## [What you will do]
Lines of the material that include the word "owner" are to be counted; only their number should be given.

## [Data for review]
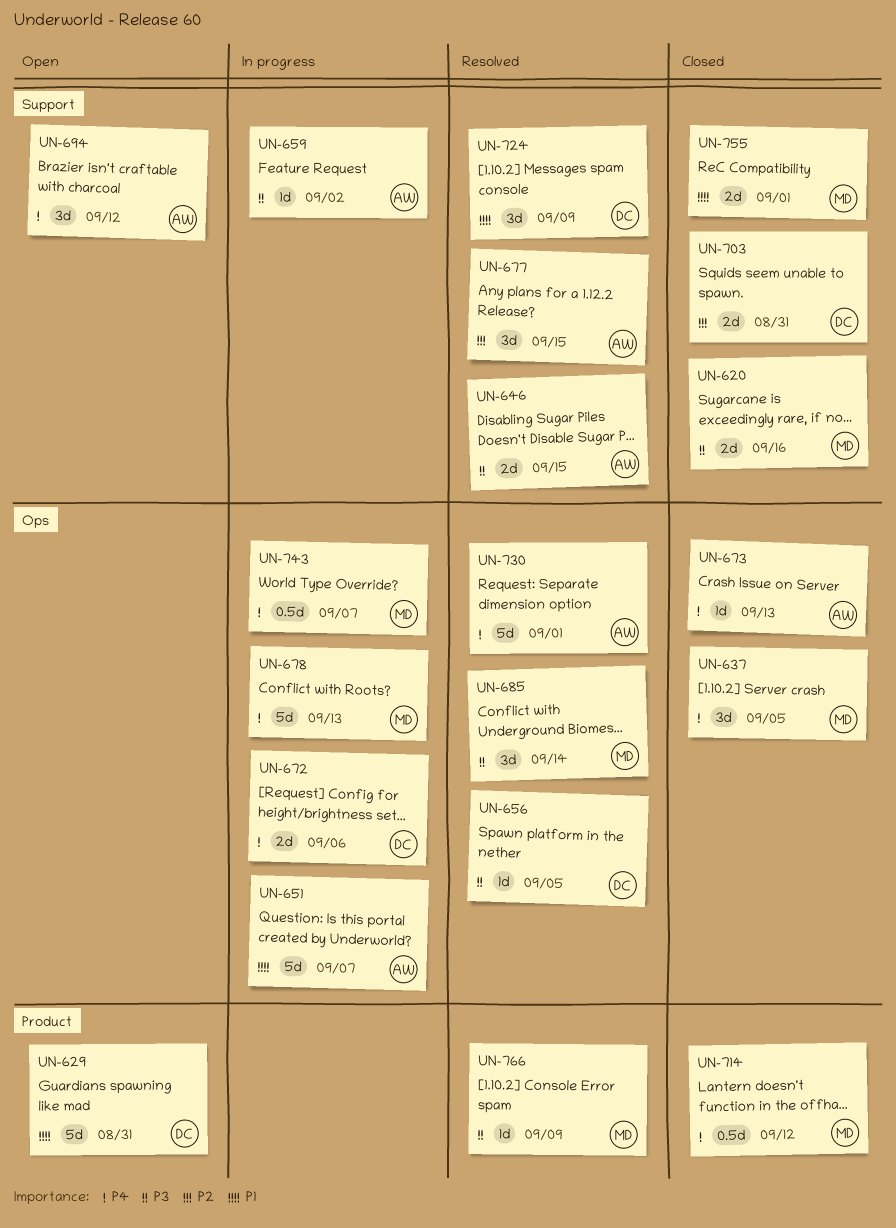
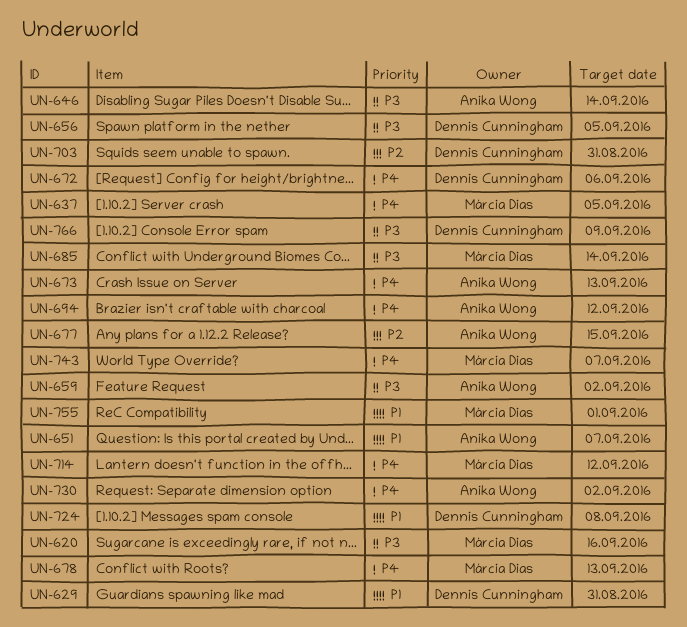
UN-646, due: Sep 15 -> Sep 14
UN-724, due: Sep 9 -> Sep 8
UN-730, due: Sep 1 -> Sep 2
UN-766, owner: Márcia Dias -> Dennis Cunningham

==

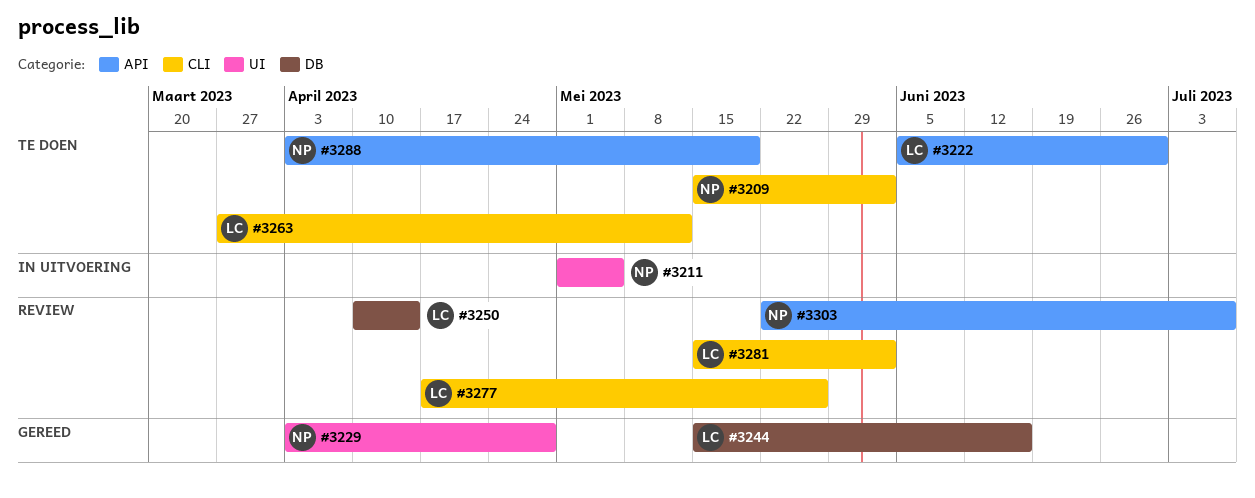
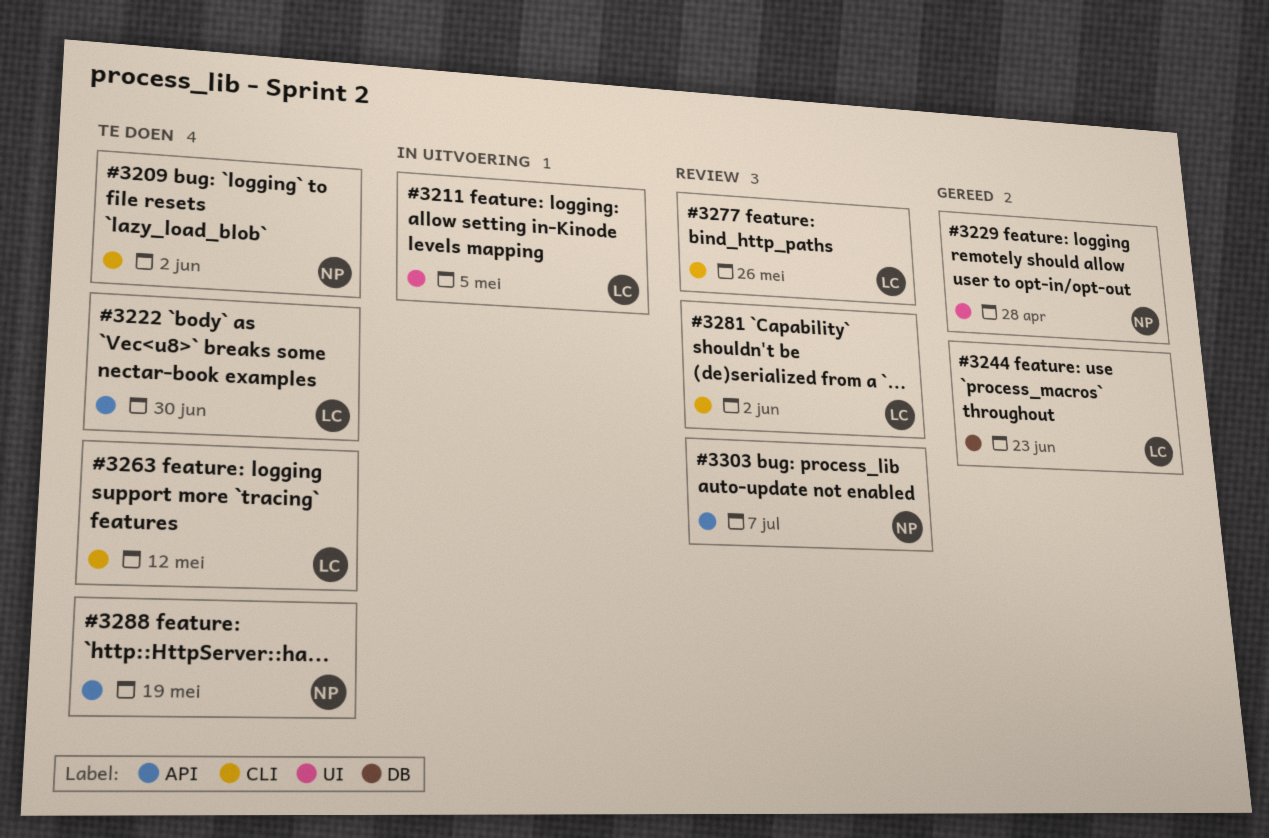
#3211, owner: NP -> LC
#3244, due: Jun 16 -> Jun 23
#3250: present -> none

...

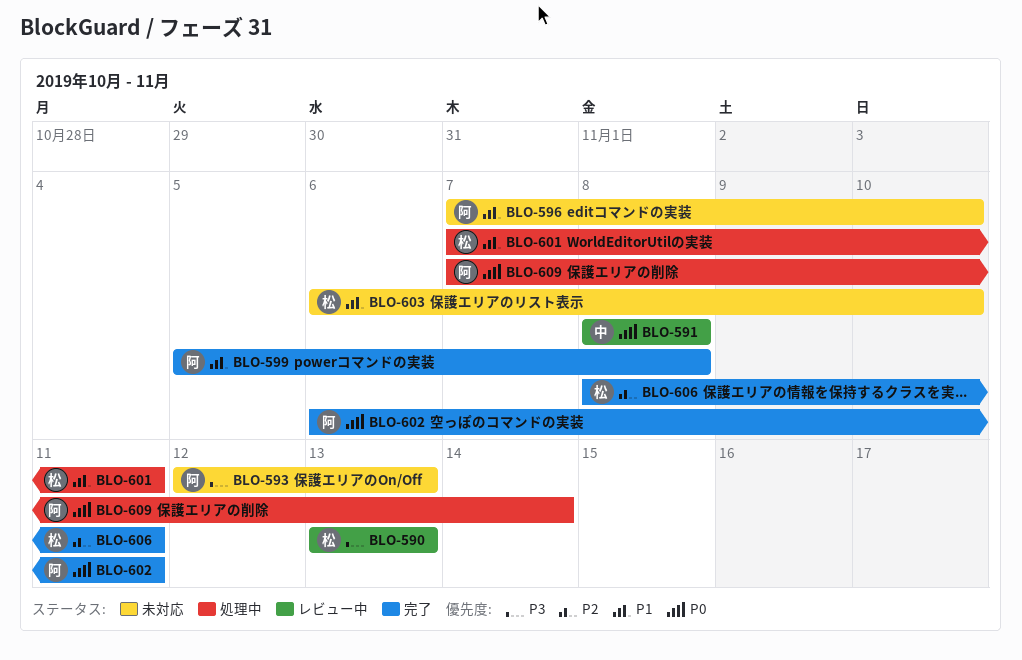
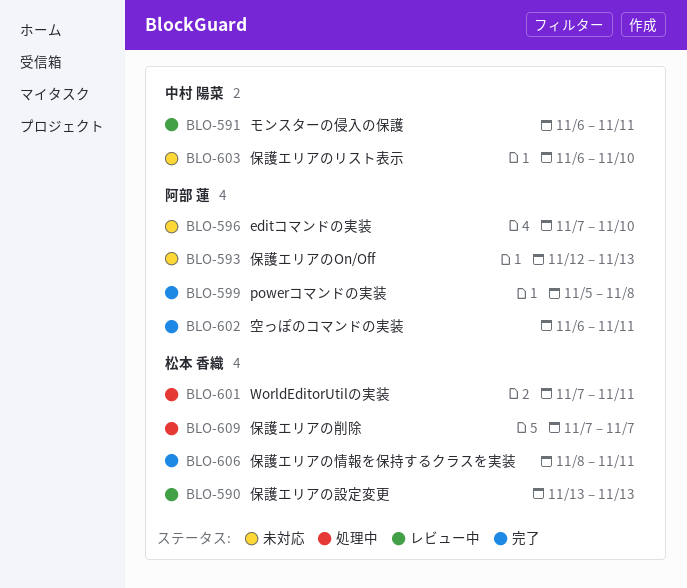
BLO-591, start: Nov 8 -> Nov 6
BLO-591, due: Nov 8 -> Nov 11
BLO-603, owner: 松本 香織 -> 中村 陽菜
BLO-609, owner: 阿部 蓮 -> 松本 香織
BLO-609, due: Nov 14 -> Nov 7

## [Response to the exercise]
4